According to The Detroit News, the filing names the driver’s mother as the subject of the allegation and includes a packet of photos and court records. The outlet reports the family used a little-known Michigan procedure that lets private citizens ask a judge to consider criminal charges when prosecutors choose not to act.
Crash and criminal history
The crash happened around 9:05 p.m. on Nov. 17, 2023, near Ridge Road and Moran Road in Grosse Pointe Farms. Eighteen-year-old Flynn MacKrell was pronounced dead at the scene. The Wayne County Prosecutor’s Office has said the teen behind the wheel was initially charged with second-degree murder, then later pleaded guilty to manslaughter with an adult designation. He was sentenced in mid-2025.
Investigators pulled data from the vehicle’s event data recorder and from phone records. Those records showed the BMW hit roughly 100 to 105 mph in the seconds before impact, according to reporting by WDIV/ClickOnDetroit.
Family's allegations
MacKrell’s parents argue the driver’s mother knew her son was repeatedly driving at extreme speeds, pointing to a family safety app and text messages as proof, yet still allowed him access to high-performance cars. Coverage that reviewed police interviews and phone screenshots quotes a text from the mother warning, which the family cites as evidence that she understood the danger.
Per WDIV/ClickOnDetroit, investigators also uncovered dozens of documented trips on the Life360 app timeline that showed repeated triple-digit speeds.
Legal path is unusual
The family is leaning on a Michigan statute that has been on the books for nearly a century and allows private citizens to ask a judge to start criminal proceedings. Legal experts say it is rarely used and can raise complicated constitutional questions about who really controls criminal charging decisions.

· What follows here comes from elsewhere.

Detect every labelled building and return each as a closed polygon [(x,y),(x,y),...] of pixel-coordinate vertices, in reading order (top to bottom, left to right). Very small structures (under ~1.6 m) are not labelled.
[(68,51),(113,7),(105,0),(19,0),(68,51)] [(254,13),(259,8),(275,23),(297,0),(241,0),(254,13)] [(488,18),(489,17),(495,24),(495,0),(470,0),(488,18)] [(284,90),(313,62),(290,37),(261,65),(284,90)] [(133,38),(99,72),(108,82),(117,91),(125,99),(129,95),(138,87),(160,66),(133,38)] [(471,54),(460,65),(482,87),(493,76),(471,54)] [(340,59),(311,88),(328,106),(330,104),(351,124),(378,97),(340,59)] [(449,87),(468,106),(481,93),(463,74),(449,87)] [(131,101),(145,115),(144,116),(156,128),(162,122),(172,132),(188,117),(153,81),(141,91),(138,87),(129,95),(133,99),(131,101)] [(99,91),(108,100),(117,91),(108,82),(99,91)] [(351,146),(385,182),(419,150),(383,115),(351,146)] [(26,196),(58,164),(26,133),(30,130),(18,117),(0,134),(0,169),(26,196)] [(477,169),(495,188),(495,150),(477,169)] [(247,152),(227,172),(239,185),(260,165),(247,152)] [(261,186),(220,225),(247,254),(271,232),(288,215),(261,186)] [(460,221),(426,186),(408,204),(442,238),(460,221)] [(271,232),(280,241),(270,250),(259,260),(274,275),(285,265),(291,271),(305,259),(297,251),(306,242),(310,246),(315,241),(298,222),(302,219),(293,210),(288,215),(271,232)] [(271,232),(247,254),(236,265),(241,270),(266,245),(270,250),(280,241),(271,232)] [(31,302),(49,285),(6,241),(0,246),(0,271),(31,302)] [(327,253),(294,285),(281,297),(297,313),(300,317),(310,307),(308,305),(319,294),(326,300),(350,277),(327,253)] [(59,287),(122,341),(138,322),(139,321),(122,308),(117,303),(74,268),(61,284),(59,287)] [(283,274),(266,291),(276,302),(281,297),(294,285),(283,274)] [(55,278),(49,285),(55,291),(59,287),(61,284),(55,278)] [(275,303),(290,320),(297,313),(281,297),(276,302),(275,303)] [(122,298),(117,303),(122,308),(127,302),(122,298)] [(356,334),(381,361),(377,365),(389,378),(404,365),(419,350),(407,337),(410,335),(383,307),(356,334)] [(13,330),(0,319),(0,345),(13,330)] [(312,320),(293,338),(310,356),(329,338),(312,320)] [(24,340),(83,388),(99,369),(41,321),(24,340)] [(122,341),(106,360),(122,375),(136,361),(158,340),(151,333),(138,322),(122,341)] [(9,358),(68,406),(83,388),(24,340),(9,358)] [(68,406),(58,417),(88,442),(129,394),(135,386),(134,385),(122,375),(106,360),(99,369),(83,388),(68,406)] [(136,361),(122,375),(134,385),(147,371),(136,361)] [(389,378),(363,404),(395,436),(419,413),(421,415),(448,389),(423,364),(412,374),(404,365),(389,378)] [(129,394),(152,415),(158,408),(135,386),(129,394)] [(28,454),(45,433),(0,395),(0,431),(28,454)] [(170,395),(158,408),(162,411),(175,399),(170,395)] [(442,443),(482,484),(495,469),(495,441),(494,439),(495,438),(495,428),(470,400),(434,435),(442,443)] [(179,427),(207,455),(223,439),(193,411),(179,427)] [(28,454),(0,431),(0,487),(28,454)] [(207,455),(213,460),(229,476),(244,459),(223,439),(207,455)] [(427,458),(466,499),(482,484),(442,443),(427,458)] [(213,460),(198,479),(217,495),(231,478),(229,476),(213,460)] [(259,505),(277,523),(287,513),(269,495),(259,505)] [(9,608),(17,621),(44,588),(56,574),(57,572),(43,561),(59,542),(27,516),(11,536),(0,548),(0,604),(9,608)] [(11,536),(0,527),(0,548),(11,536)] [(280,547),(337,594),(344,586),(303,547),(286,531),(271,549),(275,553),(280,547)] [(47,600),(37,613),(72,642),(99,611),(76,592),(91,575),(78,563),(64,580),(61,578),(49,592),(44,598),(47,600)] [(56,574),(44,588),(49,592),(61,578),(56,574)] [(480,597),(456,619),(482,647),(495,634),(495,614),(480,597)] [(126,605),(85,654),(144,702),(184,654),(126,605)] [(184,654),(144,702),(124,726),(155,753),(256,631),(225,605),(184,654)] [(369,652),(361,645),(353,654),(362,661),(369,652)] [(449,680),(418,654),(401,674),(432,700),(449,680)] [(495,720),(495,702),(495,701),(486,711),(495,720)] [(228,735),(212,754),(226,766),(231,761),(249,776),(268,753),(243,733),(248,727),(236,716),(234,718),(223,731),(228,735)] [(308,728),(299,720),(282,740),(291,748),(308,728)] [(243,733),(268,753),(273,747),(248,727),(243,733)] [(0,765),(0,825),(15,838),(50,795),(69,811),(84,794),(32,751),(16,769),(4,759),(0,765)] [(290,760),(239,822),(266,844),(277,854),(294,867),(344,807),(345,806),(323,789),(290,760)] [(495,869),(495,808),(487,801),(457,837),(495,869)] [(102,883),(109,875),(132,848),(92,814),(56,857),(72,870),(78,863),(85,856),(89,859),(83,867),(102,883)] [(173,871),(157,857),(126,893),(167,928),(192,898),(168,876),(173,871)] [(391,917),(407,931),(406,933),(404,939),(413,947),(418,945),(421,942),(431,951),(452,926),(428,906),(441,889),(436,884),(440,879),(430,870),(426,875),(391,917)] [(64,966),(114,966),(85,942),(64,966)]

Local legal reporting describes how Grosse Pointe Farms Municipal Judge Charles Berschback found probable cause at a fall hearing and issued a summons, triggering a clash with prosecutors who argued that judges cannot take over charging authority. As detailed by Arthur Jay Weiss & Associates, the case has already involved appointment of a special prosecutor and a series of court filings that question whether this kind of private prosecution under the old statute is even allowed.
What's next
If a judge finds the complaint legally sufficient, the court could issue a warrant or schedule an arraignment. If not, the filing could be dismissed or appealed. The Wayne County Prosecutor’s Office has previously said its review showed the mother has consistently taken reasonable measures to assert parental control, a conclusion that helped drive the family toward the citizen’s warrant strategy.
More motions and potential appeals are likely as both sides dig in on sharply different views of prosecutorial power, parental responsibility and where the line is between tragic accident and criminal accountability.